ASSIGNMENT
Please repeat exactly the lines below from the line with "Selling Price" to the line with "albums for sale online. We make sure all our", including both, and leave out every picture.

PROVIDED RECORDS
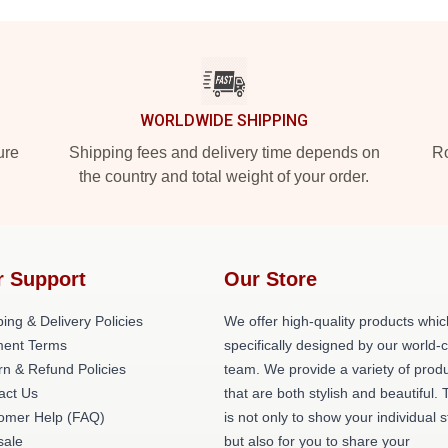
WORLDWIDE SHIPPING
ure
Shipping fees and delivery time depends on
Ro
the country and total weight of your order.
r Support
Our Store
ing & Delivery Policies
We offer high-quality products whic
ent Terms
specifically designed by our world-
rn & Refund Policies
team. We provide a variety of prod
act Us
that are both stylish and beautiful. 
omer Help (FAQ)
is not only to show your individual s
ale
but also for you to share your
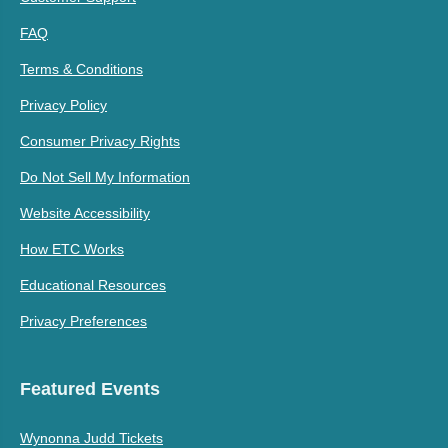
FAQ
Terms & Conditions
Privacy Policy
Consumer Privacy Rights
Do Not Sell My Information
Website Accessibility
How ETC Works
Educational Resources
Privacy Preferences
Featured Events
Wynonna Judd Tickets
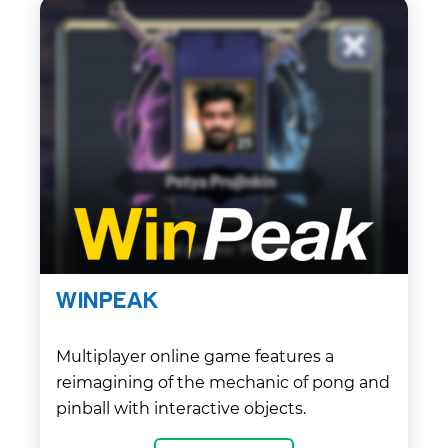
WINPEAK
Multiplayer online game features a
reimagining of the mechanic of pong and
pinball with interactive objects.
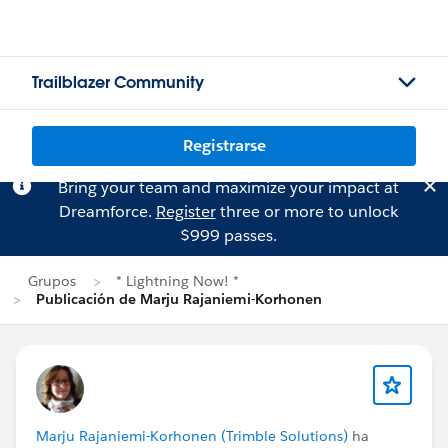
Trailblazer Community
Registrarse
Bring your team and maximize your impact at
Dreamforce.
Register
three or more to unlock
$999 passes.
Grupos
* Lightning Now! *
Publicación de Marju Rajaniemi-Korhonen
Marju Rajaniemi-Korhonen (Trimble Solutions)
ha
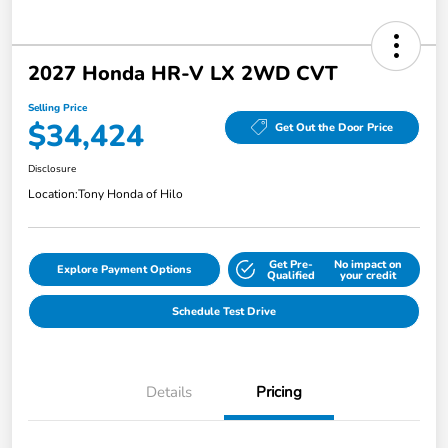
2027 Honda HR-V LX 2WD CVT
Selling Price
$34,424
Get Out the Door Price
Disclosure
Location:
Tony Honda of Hilo
Get Pre-
No impact on
Explore Payment Options
Qualified
your credit
Schedule Test Drive
Details
Pricing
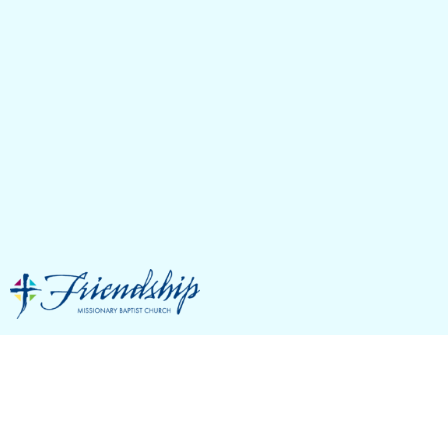
FMBC Basketball
January Schedule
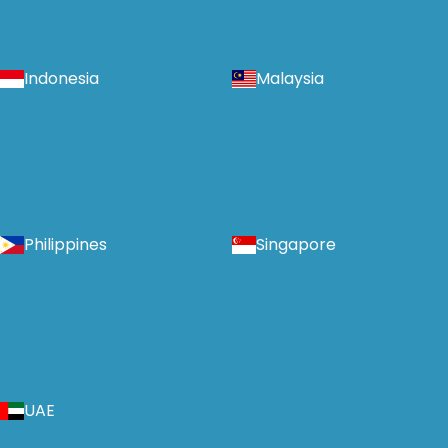
Indonesia
Malaysia
Philippines
Singapore
UAE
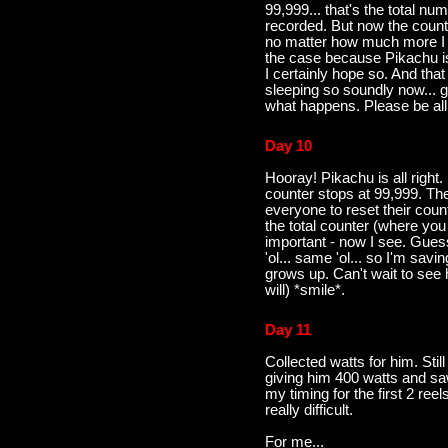
99,999... that's the total n
recorded. But now the count
no matter how much more I wa
the case because Pikachu is
I certainly hope so. And tha
sleeping so soundly now... gu
what happens. Please be all
Day 10
Hooray! Pikachu is all right. 
counter stops at 99,999. 
everyone to reset their coun
the total counter (where you 
important - now I see. Gue
'ol... same 'ol... so I'm sav
grows up. Can't wait to see 
will) *smile*.
Day 11
Collected watts for him. Still
giving him 400 watts and saw
my timing for the first 2 reels
really difficult.
For me...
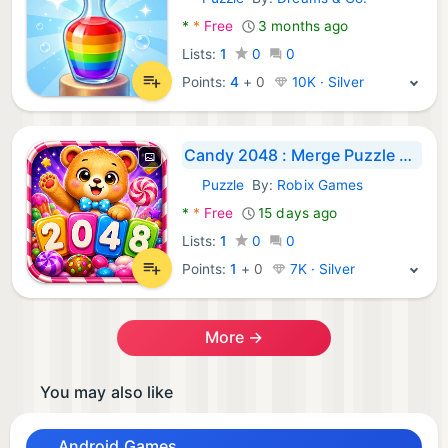
Android Games:
*
*
Free
3 months ago
Lists:
1
0
0
Points:
4
+
0
10K · Silver
Candy 2048 : Merge Puzzle Game
Puzzle
By:
Robix Games
Android Games:
*
*
Free
15 days ago
Lists:
1
0
0
Points:
1
+
0
7K · Silver
More →
You may also like
Android Games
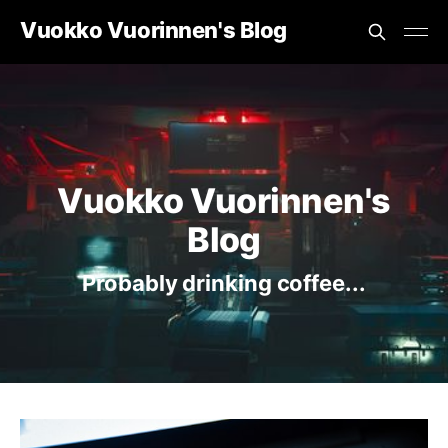
Vuokko Vuorinnen's Blog
Vuokko Vuorinnen's
Blog
Probably drinking coffee...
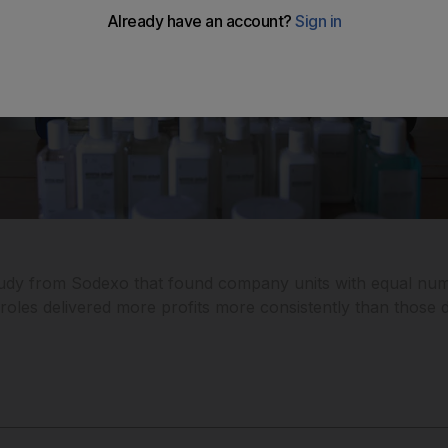
study from Sodexo that found company units with equal nu
les delivered more profits more consistently than those 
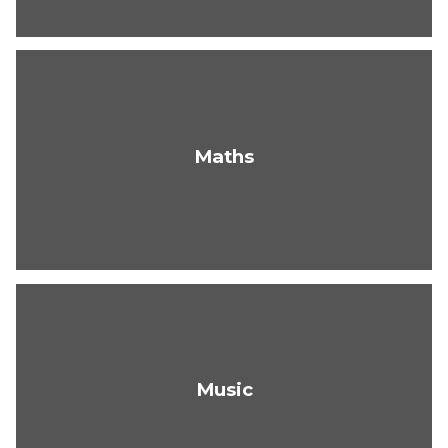
Maths
Music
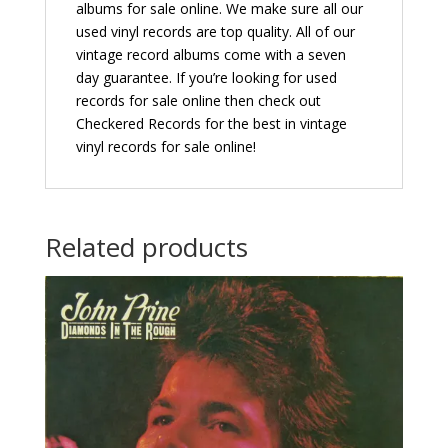
albums for sale online. We make sure all our
used vinyl records are top quality. All of our
vintage record albums come with a seven
day guarantee. If you’re looking for used
records for sale online then check out
Checkered Records for the best in vintage
vinyl records for sale online!
Related products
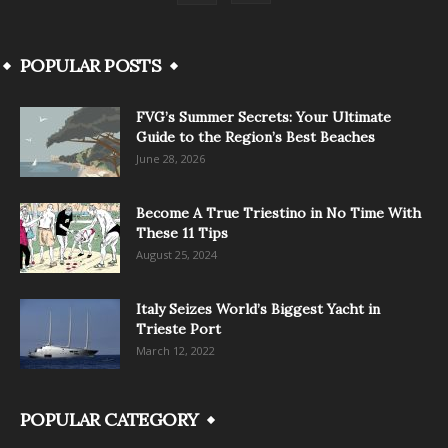
POPULAR POSTS
FVG’s Summer Secrets: Your Ultimate
Guide to the Region’s Best Beaches
June 28, 2026
Become A True Triestino in No Time With
These 11 Tips
August 25, 2024
Italy Seizes World’s Biggest Yacht in
Trieste Port
March 12, 2022
POPULAR CATEGORY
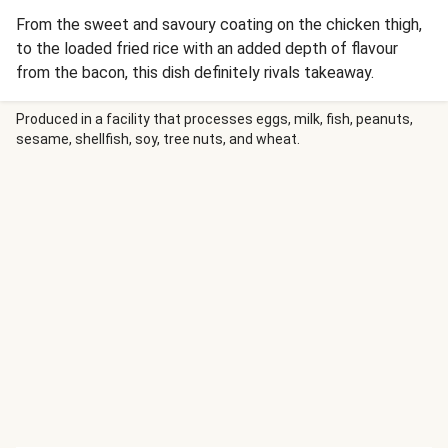
From the sweet and savoury coating on the chicken thigh,
to the loaded fried rice with an added depth of flavour
from the bacon, this dish definitely rivals takeaway.
Produced in a facility that processes eggs, milk, fish, peanuts,
sesame, shellfish, soy, tree nuts, and wheat.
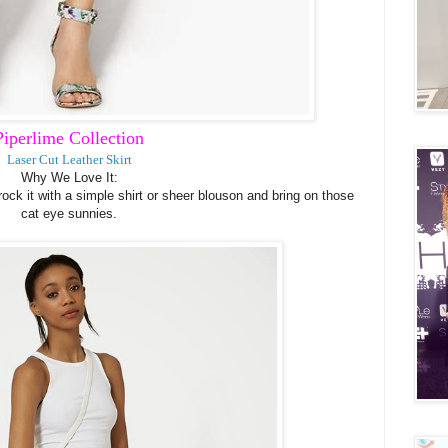
Piperlime Collection
Laser Cut Leather Skirt
Why We Love It:
 rock it with a simple shirt or sheer blouson and bring on those
cat eye sunnies.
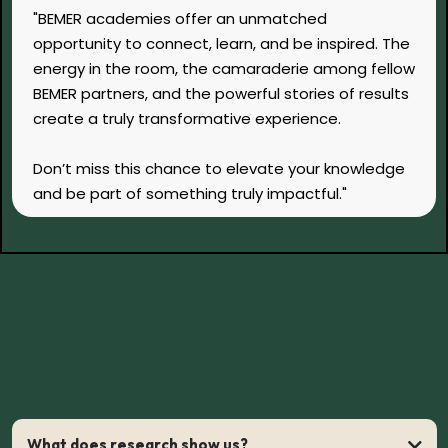
"BEMER academies offer an unmatched
opportunity to connect, learn, and be inspired. The
energy in the room, the camaraderie among fellow
BEMER partners, and the powerful stories of results
create a truly transformative experience.
Don’t miss this chance to elevate your knowledge
and be part of something truly impactful."
FAQs
Answers to Common Questions
What does research show us?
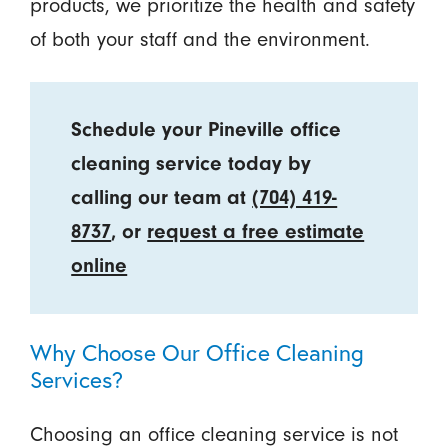
products, we prioritize the health and safety
of both your staff and the environment.
Schedule your Pineville office
cleaning service today by
calling our team at
(704) 419-
8737
, or
request a free estimate
online
Why Choose Our Office Cleaning
Services?
Choosing an office cleaning service is not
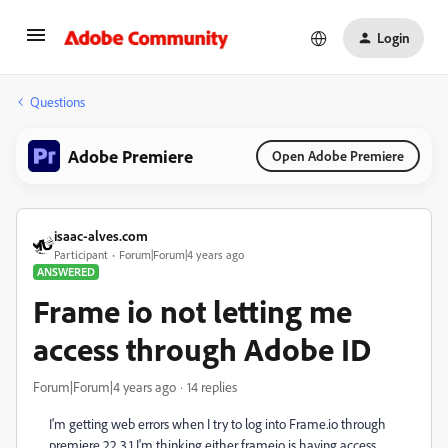
Login
Questions
Adobe Premiere
Open Adobe Premiere
isaac-alves.com
Participant
Forum|Forum|4 years ago
ANSWERED
Frame io not letting me
access through Adobe ID
Forum|Forum|4 years ago
14 replies
I'm getting web errors when I try to log into Frame.io through
premiere 22.3.1 I'm thinking either frameio is having access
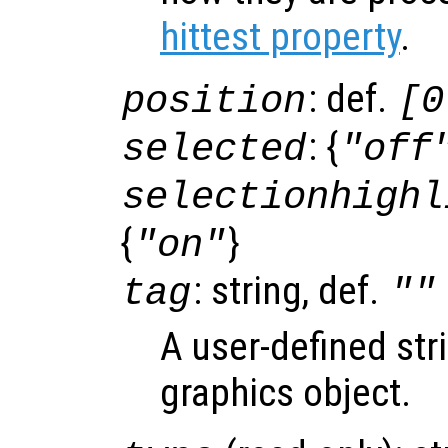
hittest property
.
: def.
position
[0
: {
selected
"off
selectionhighl
{
}
"on"
: string, def.
tag
""
A user-defined stri
graphics object.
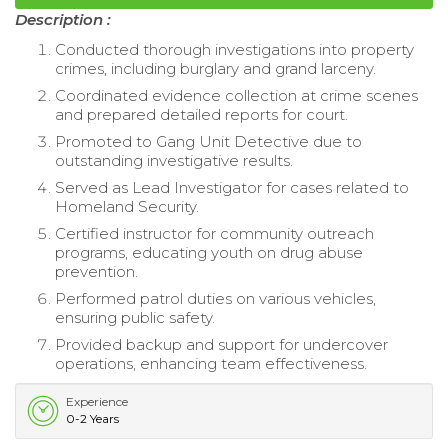
Description :
Conducted thorough investigations into property
crimes, including burglary and grand larceny.
Coordinated evidence collection at crime scenes
and prepared detailed reports for court.
Promoted to Gang Unit Detective due to
outstanding investigative results.
Served as Lead Investigator for cases related to
Homeland Security.
Certified instructor for community outreach
programs, educating youth on drug abuse
prevention.
Performed patrol duties on various vehicles,
ensuring public safety.
Provided backup and support for undercover
operations, enhancing team effectiveness.
Experience
0-2 Years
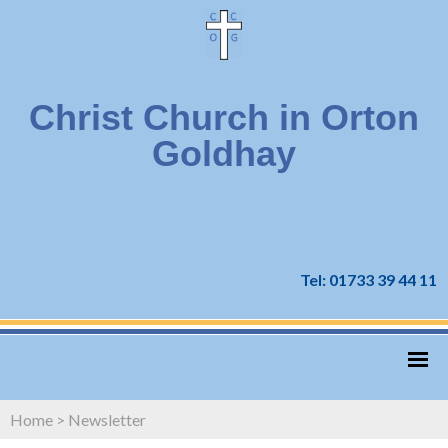
Christ Church in Orton
Goldhay
Tel: 01733 39 44 11
Home
>
Newsletter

ANSWER SECTION
Selling Price
$34,424
Get Out the Door Price
Disclosure
Location:
Tony Honda of Hilo
Get Pre-
No impact on
Explore Payment Options
Qualified
your credit
Schedule Test Drive
Details
Pricing
FMBC Basketball
January Schedule
Indonesia
Malaysia
Philippines
Singapore
UAE
99,999... that's the total n
recorded. But now the count
no matter how much more I wa
the case because Pikachu is
I certainly hope so. And tha
sleeping so soundly now... gu
what happens. Please be all
Day 10
Hooray! Pikachu is all right. 
counter stops at 99,999. 
everyone to reset their coun
the total counter (where you 
important - now I see. Gue
'ol... same 'ol... so I'm sav
grows up. Can't wait to see 
will) *smile*.
Day 11
Collected watts for him. Still
giving him 400 watts and saw
my timing for the first 2 reels
really difficult.
For me...
Android Games:
*
*
Free
3 months ago
Lists:
1
0
0
Points:
4
+
0
10K · Silver
Candy 2048 : Merge Puzzle Game
Puzzle
By:
Robix Games
Android Games:
*
*
Free
15 days ago
Lists:
1
0
0
Points:
1
+
0
7K · Silver
More →
You may also like
Android Games
Vuokko Vuorinnen's Blog
Vuokko Vuorinnen's
Blog
Probably drinking coffee...
study from Sodexo that found company units with equal nu
les delivered more profits more consistently than those 
Maths
Music
albums for sale online. We make sure all our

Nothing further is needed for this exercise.